In the small town of Borodyanka, not far from Kyiv, diggers sort through the rubble of houses destroyed by russian bombardments, looking for the missing.
Her eyes read from tears and lack of sleep, Antonina is watching as one picks through the remains of the building where her son used to live on the third floor.
The slow process is unbearable for the 65-year-old mother, whose own home was spared by the fighting.
There's a gaping hole in the middle of the five-storey building, where the it was hit by a bomb dropped from a Russian plane on the evening of March 1, a few days after the start of the invasion.
In a few seconds, the ten apartments that used to stand here were turned into a heap of concrete and twisted metal.
"There were people in this building, it was night," says Antonia, wearing a brown coat and a blue woollen hat.
Antonina sits alone on a chair in the corner of what used to be the building's garden. She holds a cane in front of her in both hands and rests her head on top, a sad, thoughtful look on her face as she watches the diggers do their work.
"The people who stayed in the two blocks on the sides of the building were hurt but they're still alive," she says. "Those that stayed (in the middle section), they're all dead."
- 'Maybe he is still there' -
Antonina has not heard from her son Yuri, 43, since the night the bomb fell.
"Maybe he managed to get out, maybe he is hurt, maybe he is still there (under the rubble). I can't say, I don't know," she says, before bursting into tears.
Scattered in the ruins of the building there's a pair of shoes, a book, a water-pistol, some cushions, clothes and three stuffed animals, a bear, a giraffe and a hippo, all next to each other.
A mattress is caught in the branches of a tree.
On the ground floor of one of the still-standing blocks, Lyubov Yaremenko's apartment used to have a little terrace.
With the forecast for rain, she puts a plastic tarp over the brown sofa she's placed where the patio was.
It is the only piece of furniture she was able to save from her house, where everything else was devastated by the explosion.
Doors came off their hinges, windows smashed, the cupboards were knocked over and clothes thrown everywhere.
- 'More horrific' -
When the bomb hit, Lyubov, an olderly lady of around 70, was not in her apartment but in the cellar.
"We stayed so long underground, almost a month and a half, first here, then we ran to the cellar on the other side of the street as they were bombing... I fell and hurt my ribs," says Lyubov still shocked.
"It seems there was a family with young children in this cellar, that they can't yet reach," she says.

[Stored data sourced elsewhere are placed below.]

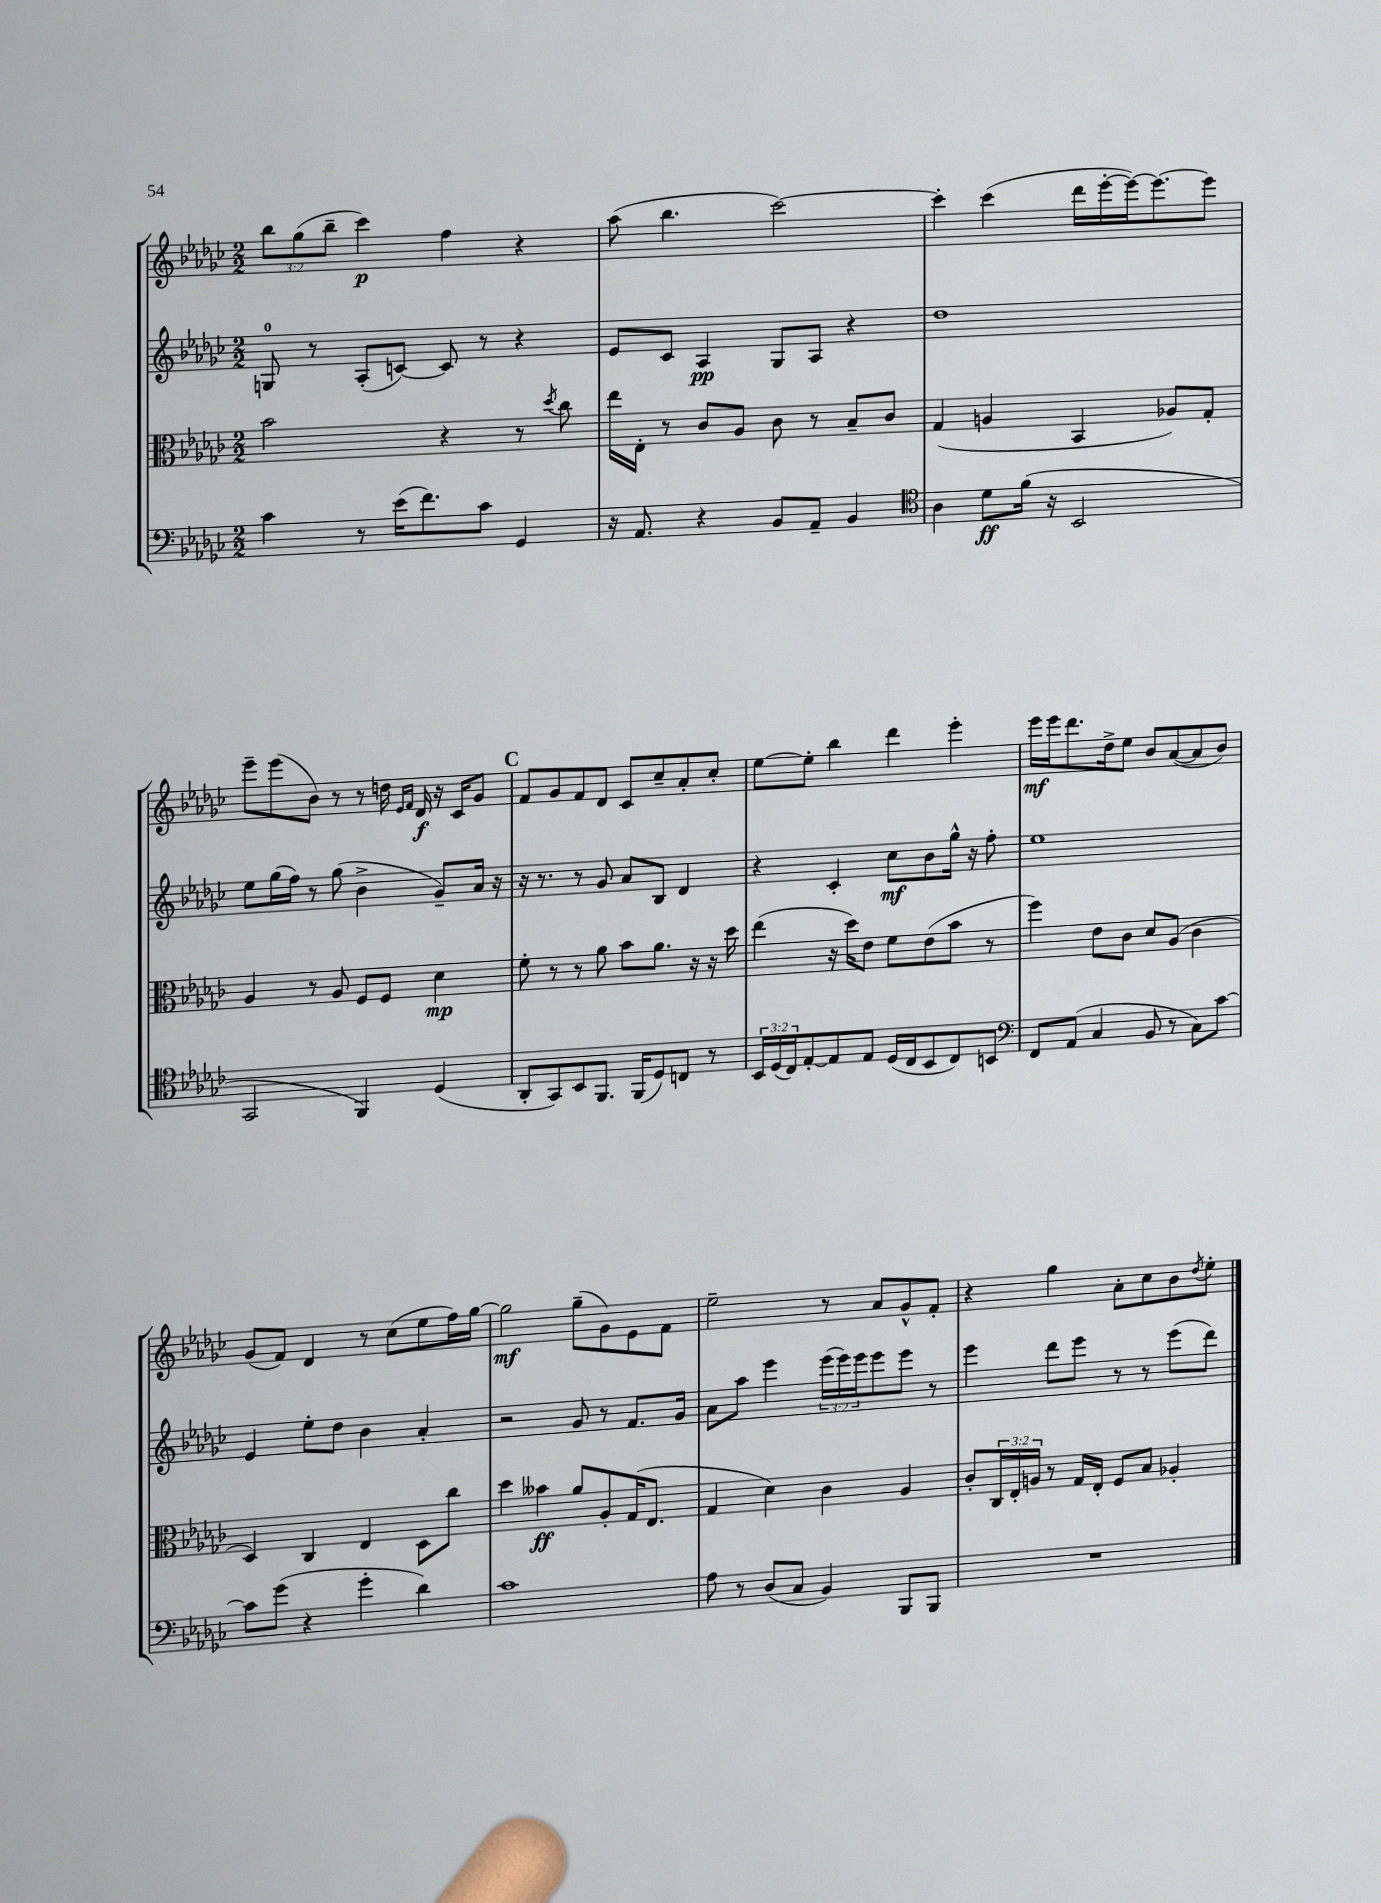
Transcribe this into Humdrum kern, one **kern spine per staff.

**kern	**kern	**kern	**kern
*staff4	*staff3	*staff2	*staff1
*clefF4	*clefC3	*clefG2	*clefG2
*k[b-e-a-d-g-c-]	*k[b-e-a-d-g-c-]	*k[b-e-a-d-g-c-]	*k[b-e-a-d-g-c-]
*M2/2	*M2/2	*M2/2	*M2/2
4c-	2b-	8G	12bb-
.	.	.	(12gg-
.	.	8r	.
.	.	.	12bb-~
8r	.	(8A-'	4ccc-)
(16e-	.	[8c)	.
8.f)	.	.	.
.	4r	8c]	4ff
8c-	.	8r	.
4GG-	8r	4r	4r
.	8qdd-	.	.
.	8cc-	.	.
=	=	=	=
16r	16ee-	8e-	(8aa-
8.AA-	16E-'	.	.
.	8r	8c-	4.bb-
4r	8c-	4A-	.
.	8A-	.	.
8BB-	8c-	8G-	[2ccc-)
8AA-~	8r	8A-	.
4BB-	8B-~	4r	.
.	8c-	.	.
=	=	=	=
*clefC4	*	*	*
4A-	(4G-	1dd-	4ccc-']
8d-	4A	.	(4ccc-
(16f	.	.	.
16r	.	.	.
2BB-	4BB-	.	16ddd-
.	.	.	[16eee-'
.	.	.	16eee-_)
.	.	.	8.eee-_
.	8A-)	.	.
.	8G-'	.	8eee-]
=	=	=	=
2GG-	4A-	8ee-	8eee-~
.	.	(16gg-	(8eee-
.	.	16ff)	.
.	8r	8r	8b-)
.	8A-	(8gg-	8r
4FF)	8F	4b-^	8r
.	8F	.	16dd
.	.	.	16qqe-
.	.	.	16qqf
.	.	.	16d-
(4D-	4d-	8g-~)	16r
.	.	.	16c-
.	.	16a-	8g-
.	.	16r	.
=	=	=	=
8AA-'	8f'	16r	8f
.	.	8.r	.
8GG-)	8r	.	8g-
8BB-	8r	8r	8f
8.FF	8a-	8g-	8d-
.	8b-	8a-	8c-
(16FF	.	.	.
8D-)	8.a-	8B-	8cc-~
8C	.	4d-	8a-'
.	16r	.	.
8r	16r	.	8cc-'
.	16dd-	.	.
=	=	=	=
24BB-	(4ee-	4r	[8ee-
(24D-	.	.	.
24C-)	.	.	.
[8E-'	.	.	8ee-']
8E-]	16r	4c-'	4bb-
.	16dd-)	.	.
8E-	8e-	.	.
(16D-	8f	8cc-	4ddd-
16C-	.	.	.
8BB-	(8e-	8b-	.
8C-)	8b-	16gg-^^	4eee-'
.	.	16r	.
8BB	8r	8ff'	.
=	=	=	=
*clefF4	*	*	*
8FF	4ff)	1ee-	16eee-
.	.	.	16eee-
(8AA-	.	.	8.ddd-
4C-	8e-	.	.
.	.	.	16dd-^
.	8c-	.	8ee-
8BB-	8d-	.	8b-
8r	(8A-	.	([8a-
8C-)	4c-	.	8a-]
[8c-	.	.	8b-)
=	=	=	=
8c-]	4D-)	4e-	(8g-
(8g-	.	.	8f)
4r	4C-	8ee-'	4d-
.	.	8dd-	.
4g-'	4E-	4b-	8r
.	.	.	(8cc-
4d-)	8D-	4a-'	8ee-
.	8cc-	.	16ff)
.	.	.	[16gg-
=	=	=	=
1c-	4dd-	2r	2gg-]
.	4b--	.	.
.	8a-	8g-	(8gg-~
.	8A-'	8r	8g-)
.	(16G-	8.f	8e-
.	8.E-	.	.
.	.	.	8f
.	.	16g-	.
=	=	=	=
8A-	4G-	8a-	2ee-~
8r	.	8aa-	.
(8D-	4d-)	4eee-	.
8C-	.	.	.
4BB-)	4c-	(24eee-	8r
.	.	24eee-)	.
.	.	24eee-	.
.	.	8eee-	8a-
8BBB-	4A-	8eee-	8g-^^
8BBB-	.	8r	8f'
=	=	=	=
1r	8c-'	4eee-	4r
.	24C-	.	.
.	24E-'	.	.
.	24A	.	.
.	8r	8ddd-	4gg-
.	16G-	8eee-	.
.	16E-'	.	.
.	8F	8r	8a-'
.	8B-	8r	8cc-
.	4A-'	(8eee-	8b-
.	.	.	8qdd-
.	.	8ddd-)	8ee-'
==	==	==	==
*-	*-	*-	*-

The main road in Borodyanka is now nothing more than a near-two-kilometre-long strip of ruins and devastation.
The town, which numbered around 13,000 inhabitants before the war, was retaken by Ukrainian forces at the end of March after the withdrawal of Russian troops from the region around Kyiv.
Ukraine's president Volodymyr Zelensky warned on Saturday that worse was still being uncovered.
"They have started sorting through the ruins in Borodianka," northwest of Kyiv, he said. "It is much more horrific there. There are even more victims of Russian occupiers."
He has said that the situation in Borodyanka is "much more horrific" than in Bucha, where dead civilians were discovered, some of them with their hands tied behind their backs.
Ukraine's Prosecutor General Iryna Venediktova said on Thursday that 26 bodies had been recovered from two destroyed apartment buildings in Borodyanka so far.
Across from the main square, another, taller building of eight storeys has also seen one third of its mass shorn off by a bomb. A crane is working to remove hulking pieces of its walls, blackened by the explosion.
Two rescue workers in a cherry picker look through the windows of the standing apartments one by one, looking for bodies.
"We would have liked it to be a simple rescue operation but the strikes were end of February, early March," says Svetlana Vodolaha, an emergency services worker from Kyiv.
"We don't have an exact figure for the number of people that could still be trapped under the collapsed buildings, but we have to search all of them," she says.